'''
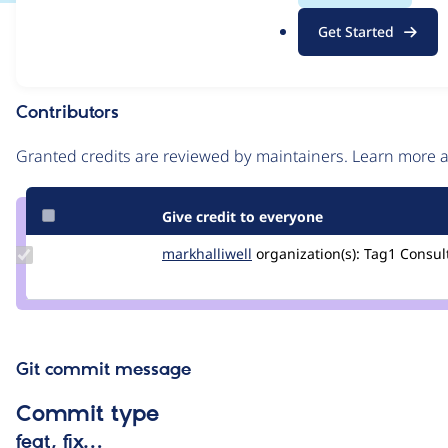
.
Issue
Get Started
o
Contribution records
r
g
Contributors
Source
link
Granted credits are reviewed by maintainers. Learn more
Issue
#2615694
Give credit to everyone
Update
markhalliwell
markcarver
organization(s):
Tag1 Consult
Credit
markhalliwell
Git commit message
Commit type
feat, fix…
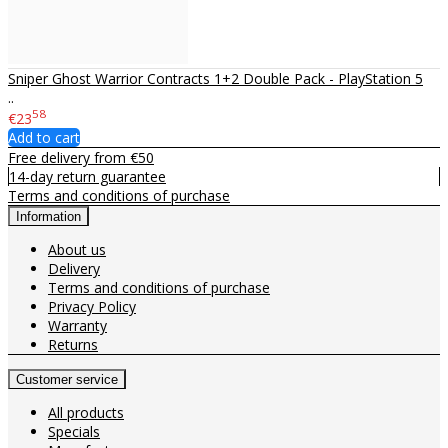
Sniper Ghost Warrior Contracts 1+2 Double Pack - PlayStation 5
..
58
€23
Add to cart
Free delivery from €50
14-day return guarantee
Terms and conditions of purchase
Information
About us
Delivery
Terms and conditions of purchase
Privacy Policy
Warranty
Returns
Customer service
All products
Specials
'''
What is expected: Only an exact copy of the lines from the one with "Git commit message" through the last line of the data above is wanted, and no pictures.

Solution to the exercise:
Git commit message
Commit type
feat, fix…
Sniper Ghost Warrior Contracts 1+2 Double Pack - PlayStation 5
..
58
€23
Add to cart
Free delivery from €50
14-day return guarantee
Terms and conditions of purchase
Information
About us
Delivery
Terms and conditions of purchase
Privacy Policy
Warranty
Returns
Customer service
All products
Specials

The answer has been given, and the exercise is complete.